Dr. Siegfried Lehmann described his vision of founding a children's village in Eretz Israel in a document called "Utopia":

"On a high mountain, above the farming settlements on the plain, lies the new youth kingdom with many hundreds of children and teenagers, with dwellings and dining halls, workshops and classrooms, barns, fields and gardens" (From Vision and Heritage, Aya Lehman)

In the founding documents of the Ben Shemen Youth Village, with the establishment of the institution, the following principles were stated:

A. Educate children to the values of Hebrew culture
B. Educate youth to participate in the construction of "Eretz-Israel"
C. Educate them in the spirit of a life of brotherhood between peoples
D. Educate them to live and work in the village according to the slogan "To the village”
This is the place I felt most at home, part of something bigger than me, the history of the place, the smell, the ceremonies, the feeling of love and the investment in the details that accompanies you always, to this day.

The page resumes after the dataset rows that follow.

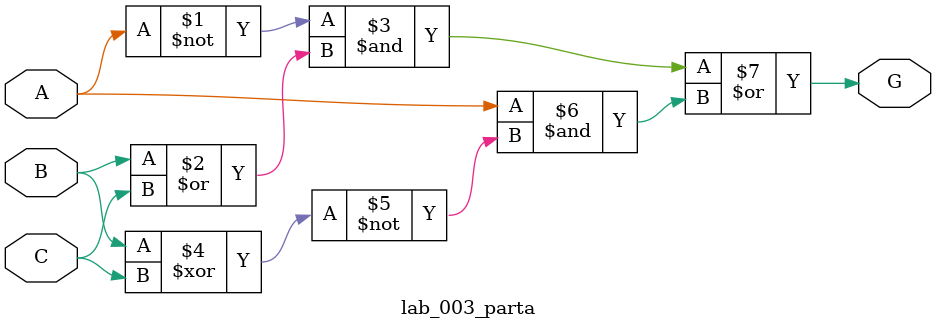
<source format=v>
module lab_003_parta (
  input A, B, C,
  output G
);
assign G = ~A&(B|C) | A&~(B^C);
endmodule

</source>
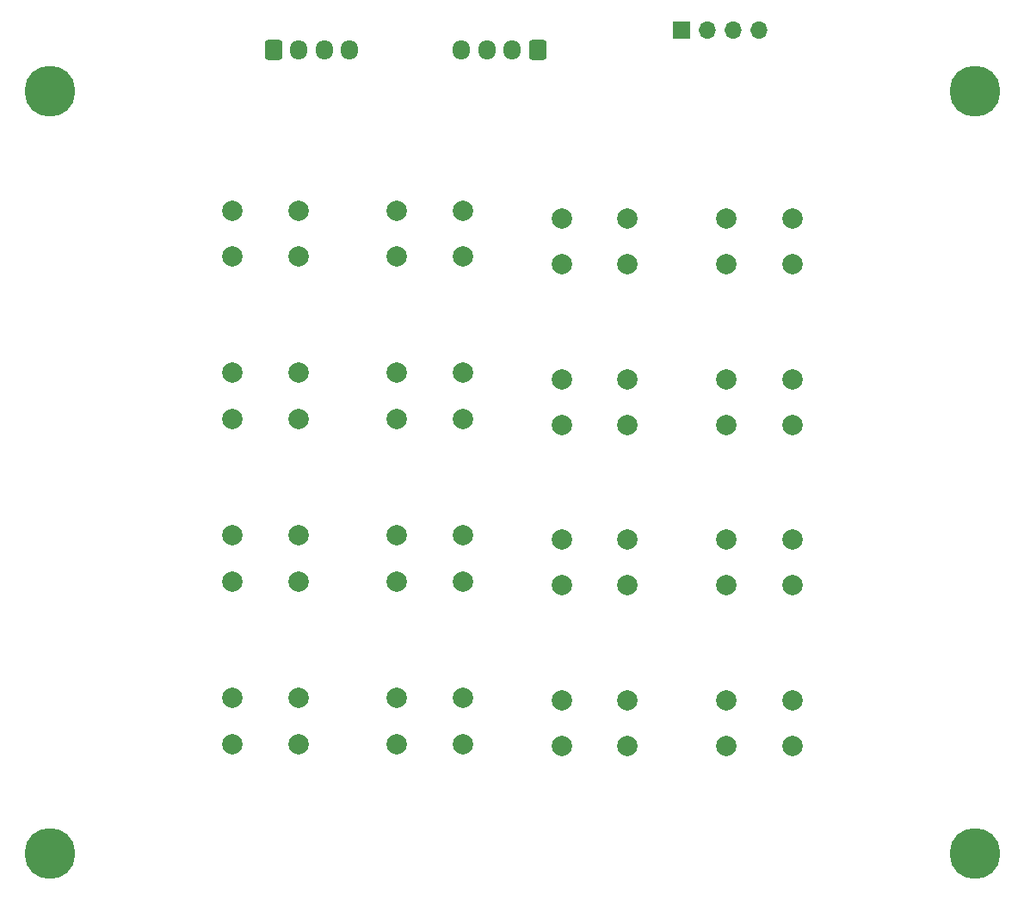
<source format=gbr>
%TF.GenerationSoftware,KiCad,Pcbnew,7.0.7*%
%TF.CreationDate,2023-12-23T12:05:02-04:00*%
%TF.ProjectId,teclado 4x4 i2c,7465636c-6164-46f2-9034-783420693263,rev?*%
%TF.SameCoordinates,Original*%
%TF.FileFunction,Copper,L1,Top*%
%TF.FilePolarity,Positive*%
%FSLAX46Y46*%
G04 Gerber Fmt 4.6, Leading zero omitted, Abs format (unit mm)*
G04 Created by KiCad (PCBNEW 7.0.7) date 2023-12-23 12:05:02*
%MOMM*%
%LPD*%
G01*
G04 APERTURE LIST*
G04 Aperture macros list*
%AMRoundRect*
0 Rectangle with rounded corners*
0 $1 Rounding radius*
0 $2 $3 $4 $5 $6 $7 $8 $9 X,Y pos of 4 corners*
0 Add a 4 corners polygon primitive as box body*
4,1,4,$2,$3,$4,$5,$6,$7,$8,$9,$2,$3,0*
0 Add four circle primitives for the rounded corners*
1,1,$1+$1,$2,$3*
1,1,$1+$1,$4,$5*
1,1,$1+$1,$6,$7*
1,1,$1+$1,$8,$9*
0 Add four rect primitives between the rounded corners*
20,1,$1+$1,$2,$3,$4,$5,0*
20,1,$1+$1,$4,$5,$6,$7,0*
20,1,$1+$1,$6,$7,$8,$9,0*
20,1,$1+$1,$8,$9,$2,$3,0*%
G04 Aperture macros list end*
%TA.AperFunction,ComponentPad*%
%ADD10RoundRect,0.250000X0.600000X0.725000X-0.600000X0.725000X-0.600000X-0.725000X0.600000X-0.725000X0*%
%TD*%
%TA.AperFunction,ComponentPad*%
%ADD11O,1.700000X1.950000*%
%TD*%
%TA.AperFunction,ComponentPad*%
%ADD12RoundRect,0.250000X-0.600000X-0.725000X0.600000X-0.725000X0.600000X0.725000X-0.600000X0.725000X0*%
%TD*%
%TA.AperFunction,ComponentPad*%
%ADD13C,2.000000*%
%TD*%
%TA.AperFunction,ComponentPad*%
%ADD14R,1.700000X1.700000*%
%TD*%
%TA.AperFunction,ComponentPad*%
%ADD15O,1.700000X1.700000*%
%TD*%
%TA.AperFunction,ComponentPad*%
%ADD16C,5.000000*%
%TD*%
G04 APERTURE END LIST*
D10*
%TO.P,J5,1,Pin_1*%
%TO.N,GND*%
X139000000Y-64000000D03*
D11*
%TO.P,J5,2,Pin_2*%
%TO.N,+5V*%
X136500000Y-64000000D03*
%TO.P,J5,3,Pin_3*%
%TO.N,/SDA5*%
X134000000Y-64000000D03*
%TO.P,J5,4,Pin_4*%
%TO.N,/SCL5*%
X131500000Y-64000000D03*
%TD*%
D12*
%TO.P,J3,1,Pin_1*%
%TO.N,GND*%
X113000000Y-64000000D03*
D11*
%TO.P,J3,2,Pin_2*%
%TO.N,+5V*%
X115500000Y-64000000D03*
%TO.P,J3,3,Pin_3*%
%TO.N,/SDA5*%
X118000000Y-64000000D03*
%TO.P,J3,4,Pin_4*%
%TO.N,/SCL5*%
X120500000Y-64000000D03*
%TD*%
D13*
%TO.P,SW16,1,1*%
%TO.N,/PIN4*%
X164050000Y-127950000D03*
X157550000Y-127950000D03*
%TO.P,SW16,2,2*%
%TO.N,/PIN8*%
X157550000Y-132450000D03*
X164050000Y-132450000D03*
%TD*%
%TO.P,SW15,2,2*%
%TO.N,/PIN8*%
X164050000Y-116650000D03*
X157550000Y-116650000D03*
%TO.P,SW15,1,1*%
%TO.N,/PIN3*%
X157550000Y-112150000D03*
X164050000Y-112150000D03*
%TD*%
%TO.P,SW14,2,2*%
%TO.N,/PIN8*%
X164050000Y-100850000D03*
X157550000Y-100850000D03*
%TO.P,SW14,1,1*%
%TO.N,/PIN2*%
X157550000Y-96350000D03*
X164050000Y-96350000D03*
%TD*%
%TO.P,SW13,2,2*%
%TO.N,/PIN8*%
X164050000Y-85050000D03*
X157550000Y-85050000D03*
%TO.P,SW13,1,1*%
%TO.N,/PIN1*%
X157550000Y-80550000D03*
X164050000Y-80550000D03*
%TD*%
%TO.P,SW12,1,1*%
%TO.N,/PIN4*%
X147850000Y-127950000D03*
X141350000Y-127950000D03*
%TO.P,SW12,2,2*%
%TO.N,/PIN7*%
X141350000Y-132450000D03*
X147850000Y-132450000D03*
%TD*%
%TO.P,SW11,1,1*%
%TO.N,/PIN4*%
X131650000Y-127750000D03*
X125150000Y-127750000D03*
%TO.P,SW11,2,2*%
%TO.N,/PIN6*%
X125150000Y-132250000D03*
X131650000Y-132250000D03*
%TD*%
%TO.P,SW10,1,1*%
%TO.N,/PIN4*%
X115450000Y-127750000D03*
X108950000Y-127750000D03*
%TO.P,SW10,2,2*%
%TO.N,/PIN5*%
X108950000Y-132250000D03*
X115450000Y-132250000D03*
%TD*%
%TO.P,SW9,2,2*%
%TO.N,/PIN7*%
X147850000Y-116650000D03*
X141350000Y-116650000D03*
%TO.P,SW9,1,1*%
%TO.N,/PIN3*%
X141350000Y-112150000D03*
X147850000Y-112150000D03*
%TD*%
%TO.P,SW8,2,2*%
%TO.N,/PIN6*%
X131650000Y-116250000D03*
X125150000Y-116250000D03*
%TO.P,SW8,1,1*%
%TO.N,/PIN3*%
X125150000Y-111750000D03*
X131650000Y-111750000D03*
%TD*%
%TO.P,SW7,2,2*%
%TO.N,/PIN5*%
X115450000Y-116250000D03*
X108950000Y-116250000D03*
%TO.P,SW7,1,1*%
%TO.N,/PIN3*%
X108950000Y-111750000D03*
X115450000Y-111750000D03*
%TD*%
%TO.P,SW6,2,2*%
%TO.N,/PIN7*%
X147850000Y-100850000D03*
X141350000Y-100850000D03*
%TO.P,SW6,1,1*%
%TO.N,/PIN2*%
X141350000Y-96350000D03*
X147850000Y-96350000D03*
%TD*%
%TO.P,SW5,2,2*%
%TO.N,/PIN6*%
X131650000Y-100250000D03*
X125150000Y-100250000D03*
%TO.P,SW5,1,1*%
%TO.N,/PIN2*%
X125150000Y-95750000D03*
X131650000Y-95750000D03*
%TD*%
%TO.P,SW4,2,2*%
%TO.N,/PIN5*%
X115450000Y-100250000D03*
X108950000Y-100250000D03*
%TO.P,SW4,1,1*%
%TO.N,/PIN2*%
X108950000Y-95750000D03*
X115450000Y-95750000D03*
%TD*%
%TO.P,SW3,2,2*%
%TO.N,/PIN7*%
X147850000Y-85050000D03*
X141350000Y-85050000D03*
%TO.P,SW3,1,1*%
%TO.N,/PIN1*%
X141350000Y-80550000D03*
X147850000Y-80550000D03*
%TD*%
%TO.P,SW2,2,2*%
%TO.N,/PIN6*%
X131650000Y-84250000D03*
X125150000Y-84250000D03*
%TO.P,SW2,1,1*%
%TO.N,/PIN1*%
X125150000Y-79750000D03*
X131650000Y-79750000D03*
%TD*%
%TO.P,SW1,2,2*%
%TO.N,/PIN5*%
X115450000Y-84250000D03*
X108950000Y-84250000D03*
%TO.P,SW1,1,1*%
%TO.N,/PIN1*%
X108950000Y-79750000D03*
X115450000Y-79750000D03*
%TD*%
D14*
%TO.P,J4,1,Pin_1*%
%TO.N,GND*%
X153180000Y-62000000D03*
D15*
%TO.P,J4,2,Pin_2*%
%TO.N,/SCL*%
X155720000Y-62000000D03*
%TO.P,J4,3,Pin_3*%
%TO.N,/SDA*%
X158260000Y-62000000D03*
%TO.P,J4,4,Pin_4*%
%TO.N,+3V3*%
X160800000Y-62000000D03*
%TD*%
D16*
%TO.P,H4,1*%
%TO.N,N/C*%
X91000000Y-143000000D03*
%TD*%
%TO.P,H3,1*%
%TO.N,N/C*%
X182000000Y-143000000D03*
%TD*%
%TO.P,H2,1*%
%TO.N,N/C*%
X91000000Y-68000000D03*
%TD*%
%TO.P,H1,1*%
%TO.N,N/C*%
X182000000Y-68000000D03*
%TD*%
M02*

</source>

Meital Barniza, Village Graduate

Our Values

The village documents written by Dr. Lehman upon the establishment of the Village contain a number of leading entries:

  1. The connection to the land - "is the connection of belonging, but it is created only by work, effort, preparing the land, planting and raising animals. The relationship to the land is created through doing and creating" The land must be accepted and loved as it is, on a landscape that also includes the Arab village ...... the fruit of the creation of both the West and the East "(From Vision and Heritage, Aya Lehman)

  2. The connection to the people - this connection contains both the old and the new. Its innovation is the Zionist solution, which seeks to cure the degeneration of the people caused by generations of suffering in exile. The love and connection to the Jewish people is but a part of a broad, all-encompassing, and world-embracing love.

  1. 3. The connection to humanity - is expressed in faith, without appeal, in the peace and love of the human race. The new existence in the Land of Israel, the merging of physical and spiritual work, the construction of new social cells, and above all, a renewable and creative society.

  2. 4. The connection to eternity - the perfection of the image requires that an adult as a young person have an attitude towards that of the eternal beyond the rational. Observing nature raises problems and questions that have no rational solutions, there is a place to introduce teens to issues that we adults have no answers to. New patterns of respect for the old tradition must be created on the side.